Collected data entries
= = = = =

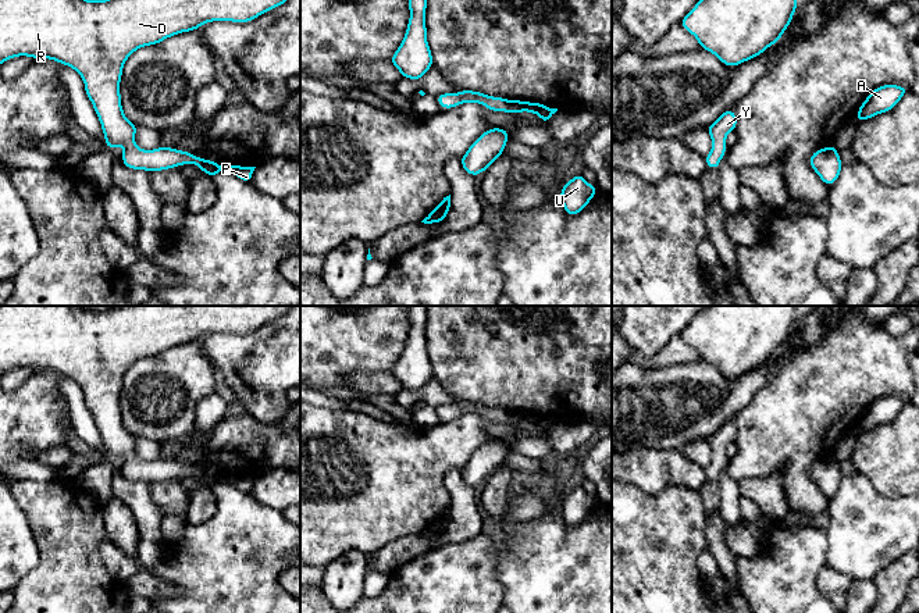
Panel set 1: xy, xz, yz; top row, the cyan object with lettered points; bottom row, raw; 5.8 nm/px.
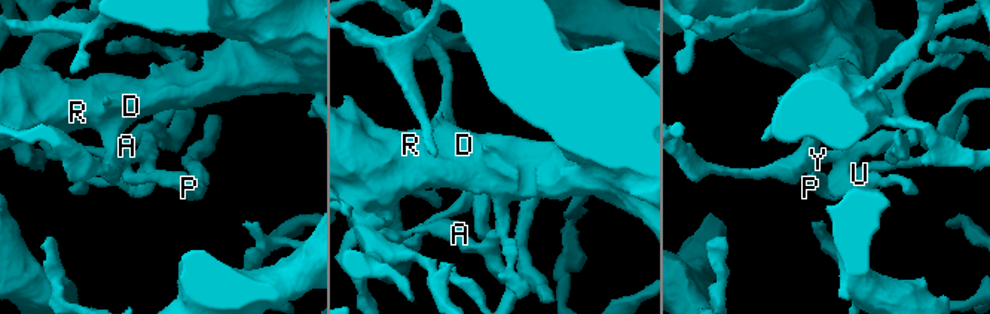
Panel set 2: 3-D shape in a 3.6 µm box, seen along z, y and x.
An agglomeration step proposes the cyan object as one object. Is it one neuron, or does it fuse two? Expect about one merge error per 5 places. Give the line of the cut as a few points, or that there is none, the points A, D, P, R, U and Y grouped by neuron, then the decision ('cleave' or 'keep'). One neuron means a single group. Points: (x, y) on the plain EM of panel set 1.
cut none; groups A D P R U Y; keep

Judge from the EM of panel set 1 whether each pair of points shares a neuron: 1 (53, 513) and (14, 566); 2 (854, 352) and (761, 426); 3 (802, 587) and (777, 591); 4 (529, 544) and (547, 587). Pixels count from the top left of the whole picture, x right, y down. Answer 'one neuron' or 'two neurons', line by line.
1: two neurons
2: one neuron
3: one neuron
4: one neuron

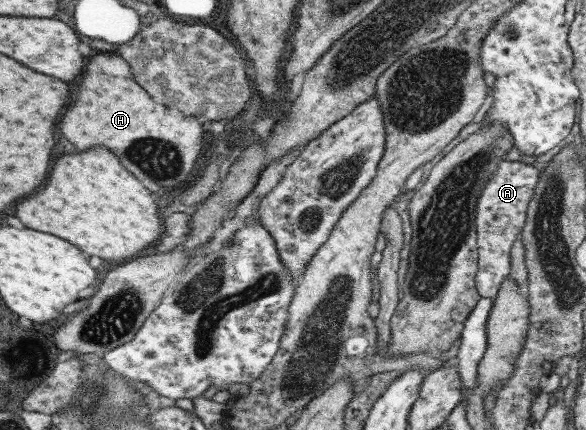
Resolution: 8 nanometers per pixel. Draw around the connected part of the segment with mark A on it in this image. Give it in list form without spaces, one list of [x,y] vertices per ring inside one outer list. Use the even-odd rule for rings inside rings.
[[[502,161],[478,195],[475,210],[478,270],[476,290],[481,298],[495,298],[502,281],[510,275],[510,257],[517,250],[530,199],[540,178],[540,170],[521,161]]]

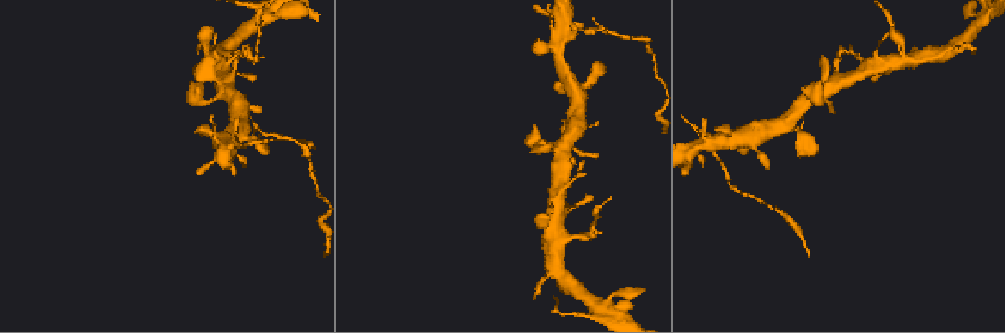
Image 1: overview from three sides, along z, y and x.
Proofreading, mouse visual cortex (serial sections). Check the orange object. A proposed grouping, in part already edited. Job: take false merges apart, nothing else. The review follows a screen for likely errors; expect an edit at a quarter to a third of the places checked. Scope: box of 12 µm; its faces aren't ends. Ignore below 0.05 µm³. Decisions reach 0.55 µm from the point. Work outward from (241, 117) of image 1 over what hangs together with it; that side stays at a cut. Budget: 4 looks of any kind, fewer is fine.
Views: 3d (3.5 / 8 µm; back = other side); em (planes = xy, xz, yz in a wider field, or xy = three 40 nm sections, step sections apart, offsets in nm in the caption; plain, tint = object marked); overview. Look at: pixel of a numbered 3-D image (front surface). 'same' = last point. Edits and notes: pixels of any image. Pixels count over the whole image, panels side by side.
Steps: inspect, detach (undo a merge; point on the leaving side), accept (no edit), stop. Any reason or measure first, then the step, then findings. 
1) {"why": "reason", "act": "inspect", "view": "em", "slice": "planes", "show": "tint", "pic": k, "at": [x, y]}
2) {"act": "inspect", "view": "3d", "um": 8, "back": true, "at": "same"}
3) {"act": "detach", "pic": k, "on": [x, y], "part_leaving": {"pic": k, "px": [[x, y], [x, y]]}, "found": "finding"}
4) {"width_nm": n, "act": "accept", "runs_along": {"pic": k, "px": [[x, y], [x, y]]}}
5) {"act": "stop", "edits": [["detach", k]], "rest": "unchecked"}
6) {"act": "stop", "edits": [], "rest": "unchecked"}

{"why": "calibre changes", "act": "inspect", "view": "3d", "um": 3.5, "pic": 1, "at": [246, 145]}

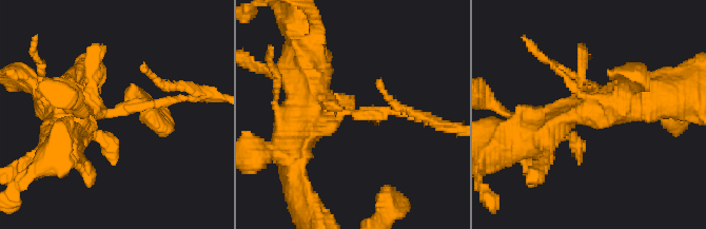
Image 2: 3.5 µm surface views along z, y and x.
{"why": "need the tissue", "act": "inspect", "view": "em", "slice": "planes", "show": "tint", "pic": 2, "at": [356, 115]}

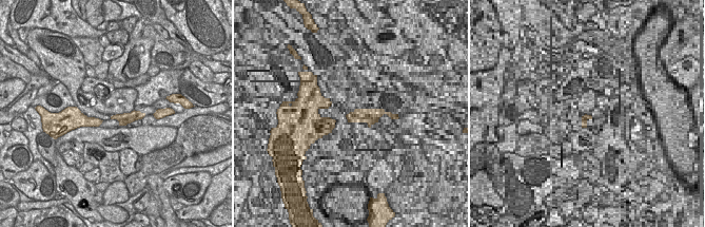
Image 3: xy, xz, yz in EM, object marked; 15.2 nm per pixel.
{"width_nm": 180, "act": "accept", "runs_along": {"pic": 2, "px": [[60, 107], [112, 110], [190, 97]]}, "found": "all the same cell"}

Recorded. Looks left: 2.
{"why": "sharp bend", "act": "inspect", "view": "3d", "um": 3.5, "back": true, "pic": 1, "at": [919, 56]}

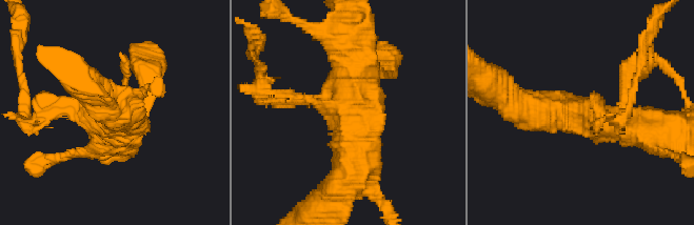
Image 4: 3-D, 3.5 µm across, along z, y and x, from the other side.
{"act": "inspect", "view": "em", "slice": "xy", "step": 1, "show": "tint", "pic": 4, "at": [352, 110]}

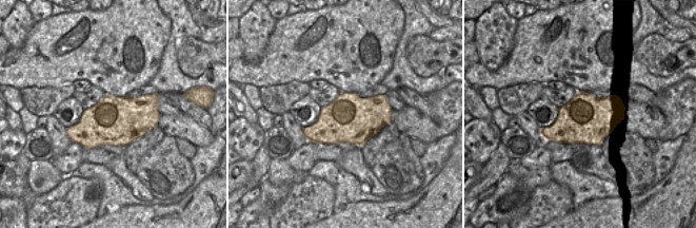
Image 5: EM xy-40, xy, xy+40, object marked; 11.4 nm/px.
{"arms": 3, "act": "accept", "runs_along": {"pic": 4, "px": [[655, 131], [520, 105]]}, "found": "one cell here"}

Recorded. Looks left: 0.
{"act": "stop", "edits": [], "rest": "unchecked"}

= = = = =

_Exercise prompt_
Could you restate every record above word for word, leaving the pictures out?

_Response to this task_
Panel set 1: xy, xz, yz; top row, the cyan object with lettered points; bottom row, raw; 5.8 nm/px.
Panel set 2: 3-D shape in a 3.6 µm box, seen along z, y and x.
An agglomeration step proposes the cyan object as one object. Is it one neuron, or does it fuse two? Expect about one merge error per 5 places. Give the line of the cut as a few points, or that there is none, the points A, D, P, R, U and Y grouped by neuron, then the decision ('cleave' or 'keep'). One neuron means a single group. Points: (x, y) on the plain EM of panel set 1.
cut none; groups A D P R U Y; keep

Judge from the EM of panel set 1 whether each pair of points shares a neuron: 1 (53, 513) and (14, 566); 2 (854, 352) and (761, 426); 3 (802, 587) and (777, 591); 4 (529, 544) and (547, 587). Pixels count from the top left of the whole picture, x right, y down. Answer 'one neuron' or 'two neurons', line by line.
1: two neurons
2: one neuron
3: one neuron
4: one neuron

Resolution: 8 nanometers per pixel. Draw around the connected part of the segment with mark A on it in this image. Give it in list form without spaces, one list of [x,y] vertices per ring inside one outer list. Use the even-odd rule for rings inside rings.
[[[502,161],[478,195],[475,210],[478,270],[476,290],[481,298],[495,298],[502,281],[510,275],[510,257],[517,250],[530,199],[540,178],[540,170],[521,161]]]

Image 1: overview from three sides, along z, y and x.
Proofreading, mouse visual cortex (serial sections). Check the orange object. A proposed grouping, in part already edited. Job: take false merges apart, nothing else. The review follows a screen for likely errors; expect an edit at a quarter to a third of the places checked. Scope: box of 12 µm; its faces aren't ends. Ignore below 0.05 µm³. Decisions reach 0.55 µm from the point. Work outward from (241, 117) of image 1 over what hangs together with it; that side stays at a cut. Budget: 4 looks of any kind, fewer is fine.
Views: 3d (3.5 / 8 µm; back = other side); em (planes = xy, xz, yz in a wider field, or xy = three 40 nm sections, step sections apart, offsets in nm in the caption; plain, tint = object marked); overview. Look at: pixel of a numbered 3-D image (front surface). 'same' = last point. Edits and notes: pixels of any image. Pixels count over the whole image, panels side by side.
Steps: inspect, detach (undo a merge; point on the leaving side), accept (no edit), stop. Any reason or measure first, then the step, then findings. 
1) {"why": "reason", "act": "inspect", "view": "em", "slice": "planes", "show": "tint", "pic": k, "at": [x, y]}
2) {"act": "inspect", "view": "3d", "um": 8, "back": true, "at": "same"}
3) {"act": "detach", "pic": k, "on": [x, y], "part_leaving": {"pic": k, "px": [[x, y], [x, y]]}, "found": "finding"}
4) {"width_nm": n, "act": "accept", "runs_along": {"pic": k, "px": [[x, y], [x, y]]}}
5) {"act": "stop", "edits": [["detach", k]], "rest": "unchecked"}
6) {"act": "stop", "edits": [], "rest": "unchecked"}

{"why": "calibre changes", "act": "inspect", "view": "3d", "um": 3.5, "pic": 1, "at": [246, 145]}

Image 2: 3.5 µm surface views along z, y and x.
{"why": "need the tissue", "act": "inspect", "view": "em", "slice": "planes", "show": "tint", "pic": 2, "at": [356, 115]}

Image 3: xy, xz, yz in EM, object marked; 15.2 nm per pixel.
{"width_nm": 180, "act": "accept", "runs_along": {"pic": 2, "px": [[60, 107], [112, 110], [190, 97]]}, "found": "all the same cell"}

Recorded. Looks left: 2.
{"why": "sharp bend", "act": "inspect", "view": "3d", "um": 3.5, "back": true, "pic": 1, "at": [919, 56]}

Image 4: 3-D, 3.5 µm across, along z, y and x, from the other side.
{"act": "inspect", "view": "em", "slice": "xy", "step": 1, "show": "tint", "pic": 4, "at": [352, 110]}

Image 5: EM xy-40, xy, xy+40, object marked; 11.4 nm/px.
{"arms": 3, "act": "accept", "runs_along": {"pic": 4, "px": [[655, 131], [520, 105]]}, "found": "one cell here"}

Recorded. Looks left: 0.
{"act": "stop", "edits": [], "rest": "unchecked"}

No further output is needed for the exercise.